Pesquisa da Escola de Enfermagem da UFMG propõe intervenção para jovens que usam dispositivos eletrônicos para fumar
Por: Assessoria de Imprensa UFMG
Adolescentes do ensino médio e jovens universitários das regiões Sudeste, Nordeste, Norte e Centro-Oeste do Brasil, que fazem uso de tabaco e Dispositivos Eletrônicos para Fumar (DEF) – vape, cigarros eletrônico, pod e narguilé – podem participar de um estudo em andamento no Departamento de Enfermagem Aplicada da Escola de Enfermagem da UFMG que aplicará uma intervenção digital via WhatsApp para reduzir ou parar o uso desses dispositivos.
A coleta de dados é feita por meio de questionários on-line, onde são preenchidas informações referentes a dados sociodemográficos, clínicos e comportamentais e caracterização de padrão de uso, para fins de adequação aos critérios de inclusão. Ao preencher os formulários, aqueles que apontarem uso de DEF recebem a intervenção digital via WhatsApp, com três avaliações posteriores do padrão de uso ao longo de seis semanas. No caso de menores de idade, é realizada uma reunião inicial com os pais ou responsáveis para obter a autorização.
Coordenadora do estudo, a professora da Escola de Enfermagem Erika Gisseth Leon Ramirez ressalta que o uso de Dispositivos eletrônicos para fumar tem se tornado uma epidemiologia preocupante na população infanto-juvenil no país, mas a falta de estudos relacionados a essa parcela populacional dificulta o desenvolvimento de políticas públicas. “Um levantamento de 2019 da Pesquisa Nacional de Saúde do Escolar (Pense) apontou que 26,9% dos estudantes já experimentaram o narguilé e 16,8% já experimentaram o cigarro eletrônico. No entanto, no contexto nacional, a ausência de dados detalhados sobre os componentes químicos inalados e as formas de consumo desses dispositivos limita a capacidade de desenvolver estratégias específicas de mitigação dos danos”, avalia.
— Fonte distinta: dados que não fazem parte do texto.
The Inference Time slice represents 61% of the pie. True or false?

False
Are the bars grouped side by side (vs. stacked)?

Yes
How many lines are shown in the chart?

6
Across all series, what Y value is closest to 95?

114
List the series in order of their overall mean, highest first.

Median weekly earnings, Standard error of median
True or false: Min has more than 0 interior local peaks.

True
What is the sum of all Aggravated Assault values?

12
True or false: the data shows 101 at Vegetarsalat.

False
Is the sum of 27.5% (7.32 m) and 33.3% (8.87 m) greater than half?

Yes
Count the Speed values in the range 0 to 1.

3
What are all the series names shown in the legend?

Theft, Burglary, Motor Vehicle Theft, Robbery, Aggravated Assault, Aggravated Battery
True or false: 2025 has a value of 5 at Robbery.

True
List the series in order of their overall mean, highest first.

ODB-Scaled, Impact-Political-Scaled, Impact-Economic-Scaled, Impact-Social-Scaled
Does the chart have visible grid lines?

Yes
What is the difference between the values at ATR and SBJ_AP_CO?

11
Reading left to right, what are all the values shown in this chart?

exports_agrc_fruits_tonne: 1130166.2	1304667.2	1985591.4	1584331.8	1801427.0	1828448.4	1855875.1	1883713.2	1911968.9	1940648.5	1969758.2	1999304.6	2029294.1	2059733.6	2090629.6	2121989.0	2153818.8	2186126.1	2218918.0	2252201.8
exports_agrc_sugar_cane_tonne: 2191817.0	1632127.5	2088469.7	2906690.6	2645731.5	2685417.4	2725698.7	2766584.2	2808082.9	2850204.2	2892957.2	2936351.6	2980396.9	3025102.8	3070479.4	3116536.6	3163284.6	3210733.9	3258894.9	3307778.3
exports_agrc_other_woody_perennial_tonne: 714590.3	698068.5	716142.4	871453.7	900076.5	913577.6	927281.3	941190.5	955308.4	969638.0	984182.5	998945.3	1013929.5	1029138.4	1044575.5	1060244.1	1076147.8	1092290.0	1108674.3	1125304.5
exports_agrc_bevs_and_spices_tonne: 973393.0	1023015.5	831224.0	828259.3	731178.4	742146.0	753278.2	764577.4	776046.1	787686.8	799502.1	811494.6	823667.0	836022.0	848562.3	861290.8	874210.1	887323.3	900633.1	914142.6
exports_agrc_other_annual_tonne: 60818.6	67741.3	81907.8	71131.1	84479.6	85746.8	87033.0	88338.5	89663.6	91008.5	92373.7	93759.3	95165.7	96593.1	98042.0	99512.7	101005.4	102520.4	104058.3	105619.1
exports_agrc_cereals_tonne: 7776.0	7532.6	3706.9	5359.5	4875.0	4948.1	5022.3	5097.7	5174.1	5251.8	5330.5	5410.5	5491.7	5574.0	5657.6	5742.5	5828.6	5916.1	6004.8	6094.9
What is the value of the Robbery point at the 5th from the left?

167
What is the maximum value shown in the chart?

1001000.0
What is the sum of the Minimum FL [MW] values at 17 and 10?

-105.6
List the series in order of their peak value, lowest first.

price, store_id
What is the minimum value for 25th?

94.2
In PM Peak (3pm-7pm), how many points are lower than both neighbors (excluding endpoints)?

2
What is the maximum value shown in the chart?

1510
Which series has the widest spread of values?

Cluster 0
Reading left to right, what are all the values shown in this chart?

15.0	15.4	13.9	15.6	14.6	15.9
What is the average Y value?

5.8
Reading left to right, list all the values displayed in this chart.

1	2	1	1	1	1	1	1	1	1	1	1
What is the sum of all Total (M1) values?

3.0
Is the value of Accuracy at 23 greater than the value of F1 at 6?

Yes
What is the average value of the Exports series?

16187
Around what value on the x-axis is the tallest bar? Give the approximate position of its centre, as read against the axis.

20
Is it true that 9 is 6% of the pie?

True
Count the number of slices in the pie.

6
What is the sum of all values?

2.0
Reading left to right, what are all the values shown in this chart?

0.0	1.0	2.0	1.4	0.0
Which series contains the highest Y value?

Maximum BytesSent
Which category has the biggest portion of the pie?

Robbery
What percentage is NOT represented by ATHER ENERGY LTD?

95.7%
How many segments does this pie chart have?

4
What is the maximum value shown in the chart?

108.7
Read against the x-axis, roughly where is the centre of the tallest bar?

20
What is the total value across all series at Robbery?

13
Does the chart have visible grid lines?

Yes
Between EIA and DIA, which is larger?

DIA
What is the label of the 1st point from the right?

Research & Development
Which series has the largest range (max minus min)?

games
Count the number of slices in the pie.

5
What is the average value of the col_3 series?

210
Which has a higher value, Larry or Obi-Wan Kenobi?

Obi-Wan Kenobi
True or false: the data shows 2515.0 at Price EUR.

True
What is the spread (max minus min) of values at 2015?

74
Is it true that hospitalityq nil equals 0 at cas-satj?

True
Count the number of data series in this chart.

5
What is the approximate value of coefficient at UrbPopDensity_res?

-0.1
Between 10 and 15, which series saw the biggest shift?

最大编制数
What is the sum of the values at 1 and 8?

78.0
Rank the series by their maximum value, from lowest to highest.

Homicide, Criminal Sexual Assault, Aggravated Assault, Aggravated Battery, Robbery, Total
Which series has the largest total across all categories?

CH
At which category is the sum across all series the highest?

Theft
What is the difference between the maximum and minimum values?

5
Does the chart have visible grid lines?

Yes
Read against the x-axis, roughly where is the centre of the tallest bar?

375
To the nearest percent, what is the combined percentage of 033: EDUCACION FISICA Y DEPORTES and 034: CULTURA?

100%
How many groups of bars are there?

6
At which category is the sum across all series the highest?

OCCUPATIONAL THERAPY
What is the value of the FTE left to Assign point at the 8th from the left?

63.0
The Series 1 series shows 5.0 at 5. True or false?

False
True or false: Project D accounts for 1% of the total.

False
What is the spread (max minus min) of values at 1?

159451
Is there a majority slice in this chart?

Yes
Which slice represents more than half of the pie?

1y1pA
Ela enfatiza que o tabagismo provoca graves consequências à saúde, sobretudo em crianças e adolescentes. “O uso dos DEF pode estar relacionado a prejuízos no sistema respiratório, incluindo inflamação das vias aéreas e comprometimento da função pulmonar, além de efeitos cardiovasculares, como aumento da pressão arterial e disfunção endotelial. Esses efeitos são particularmente preocupantes para a população infantil, visto que a exposição precoce a substâncias tóxicas pode comprometer o desenvolvimento pulmonar e predispor a condições respiratórias crônicas”, alerta.
Ainda segundo a pesquisadora, o atual Protocolo Clínico e Diretrizes Terapêuticas do Tabagismo (PCDT) não abrange as camadas mais jovens da população, sendo mais voltado para aconselhamento presencial, combinando suporte comportamental e medicamentoso. “A estratégia de intervenção breve, adotada na pesquisa, tem evidência robusta na mudança de comportamentos de risco na população infanto-juvenil, como o uso de substâncias psicoativas, que pode ser adaptada para diversos contextos e formatos, dentre eles o formato digital. É fundamental explorar intervenções que possam ser adaptadas para as demandas contemporâneas e que favoreçam a aproximação entre o conhecimento científico e a população infanto-juvenil”, completa.
Ramirez conclui que a integração de tecnologias em saúde é um relevante meio de integração da população infanto-juvenil e de abertura de diálogo para promover a sua saúde física e mental. “Os aplicativos apresentam-se como uma ferramenta promissora para a cessação do tabagismo devido à sua capacidade de fornecer intervenções personalizadas baseadas em diretrizes científicas, além de incorporar diversas estratégias comportamentais e educacionais, como mensagens motivacionais, lembretes personalizados, monitoramento do progresso, vídeos educativos e até mesmo suporte comunitário através de fóruns ou grupos de apoio virtual”, conclui.